** Opening Material shown block **

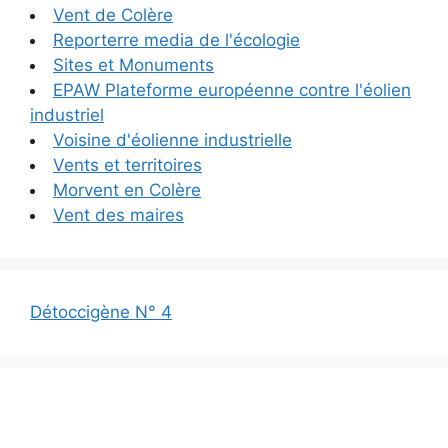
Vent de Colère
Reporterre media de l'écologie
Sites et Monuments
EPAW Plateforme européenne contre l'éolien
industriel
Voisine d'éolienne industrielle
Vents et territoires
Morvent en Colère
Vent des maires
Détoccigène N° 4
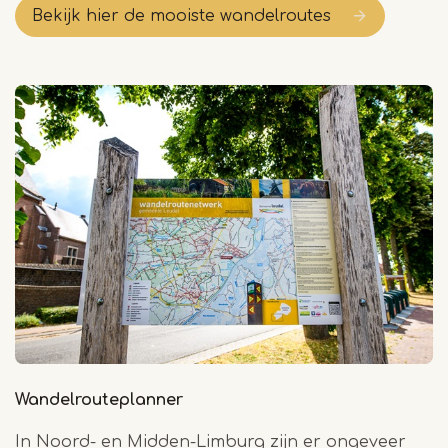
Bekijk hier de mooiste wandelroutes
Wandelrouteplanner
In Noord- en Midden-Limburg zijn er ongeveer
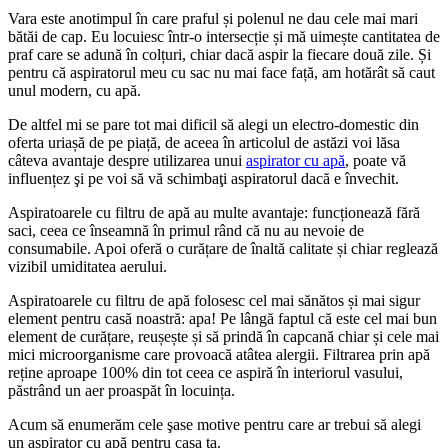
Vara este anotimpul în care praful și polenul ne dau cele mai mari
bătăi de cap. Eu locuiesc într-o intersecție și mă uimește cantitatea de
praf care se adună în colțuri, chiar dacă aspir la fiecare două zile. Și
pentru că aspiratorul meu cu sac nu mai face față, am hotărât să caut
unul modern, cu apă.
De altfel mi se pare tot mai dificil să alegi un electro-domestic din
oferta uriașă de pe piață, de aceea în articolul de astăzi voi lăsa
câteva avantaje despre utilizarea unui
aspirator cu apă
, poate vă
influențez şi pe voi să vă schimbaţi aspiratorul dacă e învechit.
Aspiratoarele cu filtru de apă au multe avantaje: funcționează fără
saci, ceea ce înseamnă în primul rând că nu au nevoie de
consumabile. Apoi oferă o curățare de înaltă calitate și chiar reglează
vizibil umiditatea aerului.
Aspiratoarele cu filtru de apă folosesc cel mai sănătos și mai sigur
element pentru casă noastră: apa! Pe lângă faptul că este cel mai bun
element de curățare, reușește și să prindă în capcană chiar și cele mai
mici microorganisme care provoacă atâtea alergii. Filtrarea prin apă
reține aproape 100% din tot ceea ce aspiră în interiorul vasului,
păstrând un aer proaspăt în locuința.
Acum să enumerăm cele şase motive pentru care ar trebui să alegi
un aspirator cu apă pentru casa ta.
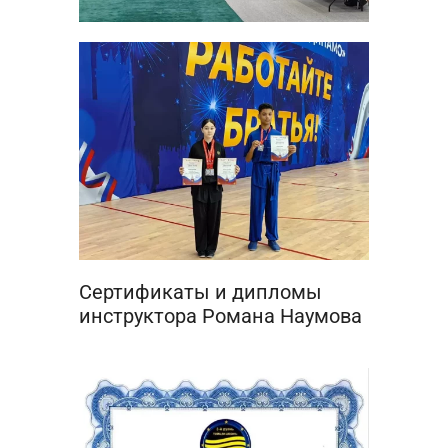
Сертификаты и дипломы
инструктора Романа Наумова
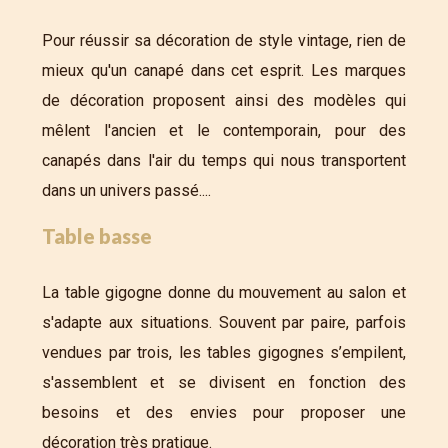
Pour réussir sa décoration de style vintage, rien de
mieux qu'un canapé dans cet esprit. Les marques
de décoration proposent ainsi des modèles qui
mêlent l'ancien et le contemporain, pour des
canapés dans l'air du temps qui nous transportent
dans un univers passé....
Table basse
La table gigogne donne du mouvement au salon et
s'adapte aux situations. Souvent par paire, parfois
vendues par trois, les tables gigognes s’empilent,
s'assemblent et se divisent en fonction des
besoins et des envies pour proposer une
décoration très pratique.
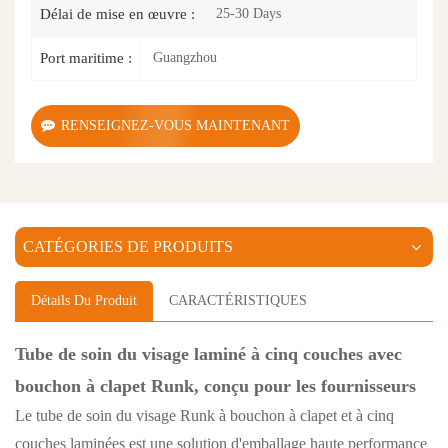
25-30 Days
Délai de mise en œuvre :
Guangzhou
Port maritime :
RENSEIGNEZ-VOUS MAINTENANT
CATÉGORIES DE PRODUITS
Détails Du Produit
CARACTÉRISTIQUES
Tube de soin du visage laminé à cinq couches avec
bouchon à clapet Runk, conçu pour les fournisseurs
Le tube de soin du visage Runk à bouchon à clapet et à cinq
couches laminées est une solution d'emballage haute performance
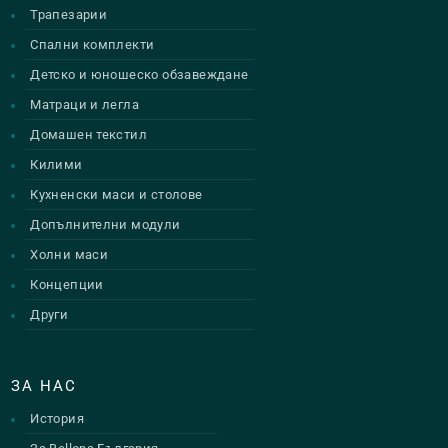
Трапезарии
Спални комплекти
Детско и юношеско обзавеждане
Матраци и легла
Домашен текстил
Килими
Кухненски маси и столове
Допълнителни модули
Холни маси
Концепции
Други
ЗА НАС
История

** Closing Material shown block **
** Opening Material shown block **

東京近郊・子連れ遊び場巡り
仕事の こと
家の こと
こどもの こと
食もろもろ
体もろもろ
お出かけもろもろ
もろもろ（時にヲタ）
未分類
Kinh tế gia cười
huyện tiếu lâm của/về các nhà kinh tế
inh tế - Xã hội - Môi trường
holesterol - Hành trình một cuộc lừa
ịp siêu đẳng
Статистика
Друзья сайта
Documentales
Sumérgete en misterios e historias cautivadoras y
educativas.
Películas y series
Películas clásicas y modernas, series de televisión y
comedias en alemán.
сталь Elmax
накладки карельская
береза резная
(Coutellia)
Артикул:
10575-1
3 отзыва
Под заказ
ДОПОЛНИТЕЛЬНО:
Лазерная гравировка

** Closing Material shown block **

Directive: Taking the entries above, extract every line from the one bearing "Vent de Colère" through the one bearing "consumabile. Apoi oferă", exactly, with no pictures.

Exercise output:
Vent de Colère
Reporterre media de l'écologie
Sites et Monuments
EPAW Plateforme européenne contre l'éolien
industriel
Voisine d'éolienne industrielle
Vents et territoires
Morvent en Colère
Vent des maires
Détoccigène N° 4
Bekijk hier de mooiste wandelroutes
Wandelrouteplanner
In Noord- en Midden-Limburg zijn er ongeveer
Vara este anotimpul în care praful și polenul ne dau cele mai mari
bătăi de cap. Eu locuiesc într-o intersecție și mă uimește cantitatea de
praf care se adună în colțuri, chiar dacă aspir la fiecare două zile. Și
pentru că aspiratorul meu cu sac nu mai face față, am hotărât să caut
unul modern, cu apă.
De altfel mi se pare tot mai dificil să alegi un electro-domestic din
oferta uriașă de pe piață, de aceea în articolul de astăzi voi lăsa
câteva avantaje despre utilizarea unui
aspirator cu apă
, poate vă
influențez şi pe voi să vă schimbaţi aspiratorul dacă e învechit.
Aspiratoarele cu filtru de apă au multe avantaje: funcționează fără
saci, ceea ce înseamnă în primul rând că nu au nevoie de
consumabile. Apoi oferă o curățare de înaltă calitate și chiar reglează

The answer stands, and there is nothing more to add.